Use `and_not` or `or_not` when the whole group should be negated:

```rust
let filter = MetadataFilter::builder()
    .eq("status", "active")
    .and_not(|g| g.ge("score", 80).or_eq("tag", "java"))
    .build()
    .unwrap();
```

Missing-key behavior for negative predicates is controlled by
`MissingKeyPolicy`. Mixed numeric comparison behavior for equality, membership,
and range predicates is controlled by `NumberComparisonPolicy`.

Grouped expressions must contain at least one predicate. For example,
`and(|g| g)` and `or_not(|g| g)` are rejected by `build()` because an empty group
is usually a caller bug.

Empty value sets are allowed. `in_set("key", [])` matches no metadata object.
`not_in_set("key", [])` matches when `key` exists; when `key` is missing, it
follows the configured `MissingKeyPolicy`, just like other negative predicates.

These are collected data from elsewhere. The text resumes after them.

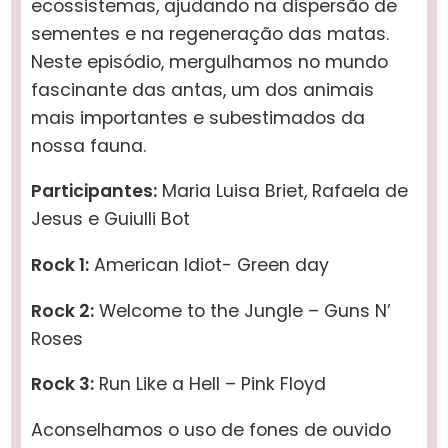
ecossistemas, ajudando na dispersão de
sementes e na regeneração das matas.
Neste episódio, mergulhamos no mundo
fascinante das antas, um dos animais
mais importantes e subestimados da
nossa fauna.
Participantes:
Maria Luisa Briet, Rafaela de
Jesus e Guiulli Bot
Rock 1:
American Idiot- Green day
Rock 2:
Welcome to the Jungle – Guns N’
Roses
Rock 3:
Run Like a Hell – Pink Floyd
Aconselhamos o uso de fones de ouvido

When a schema validates filters, all numeric `DataType` variants are considered
compatible with each other. This intentionally lets callers write convenient
numeric literals in filter conditions even when they cannot precisely mirror the
storage field type. Actual `MetadataSchema::validate(&metadata)` remains strict:
stored metadata values must use the concrete field type declared by the schema.

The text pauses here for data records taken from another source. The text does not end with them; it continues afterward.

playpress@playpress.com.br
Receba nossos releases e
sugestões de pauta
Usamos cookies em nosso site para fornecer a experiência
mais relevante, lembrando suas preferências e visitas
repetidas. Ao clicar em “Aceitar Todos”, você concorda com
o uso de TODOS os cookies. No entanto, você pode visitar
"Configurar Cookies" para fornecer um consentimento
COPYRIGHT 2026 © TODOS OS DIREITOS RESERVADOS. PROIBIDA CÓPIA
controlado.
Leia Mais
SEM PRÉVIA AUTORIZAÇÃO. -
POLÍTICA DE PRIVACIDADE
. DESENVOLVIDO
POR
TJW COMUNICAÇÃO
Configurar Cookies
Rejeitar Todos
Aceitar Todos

### 5) Versioned filter serde format

Serialized `MetadataFilter` values use an explicit wire format with `version`,
`expr`, and `options` fields. Expression nodes use `type`, and condition nodes
use stable operator names in `op` such as `eq`, `ge`, `in`, and `not_exists`.
Serialized `Condition` values use the same condition wire representation. The
internal expression tree is not part of the serialization contract. New
serialization always emits the versioned format.

## Error Handling

Use `try_get` and schema validation when the caller needs diagnostics instead of
`Option`:

```rust
use qubit_datatype::DataType;
use qubit_metadata::{Metadata, MetadataError};

let meta = Metadata::new().with("answer", "forty-two");

match meta.try_get::<i64>("answer") {
    Err(MetadataError::TypeMismatch { expected, actual, .. }) => {
        assert_eq!(expected, DataType::Int64);
        assert_eq!(actual, DataType::String);
    }
    other => panic!("unexpected result: {other:?}"),
}
```

## Installation

Add to your `Cargo.toml`:

```toml
[dependencies]
qubit-metadata = "0.4.5"
```

## License

Licensed under the [Apache License, Version 2.0](LICENSE).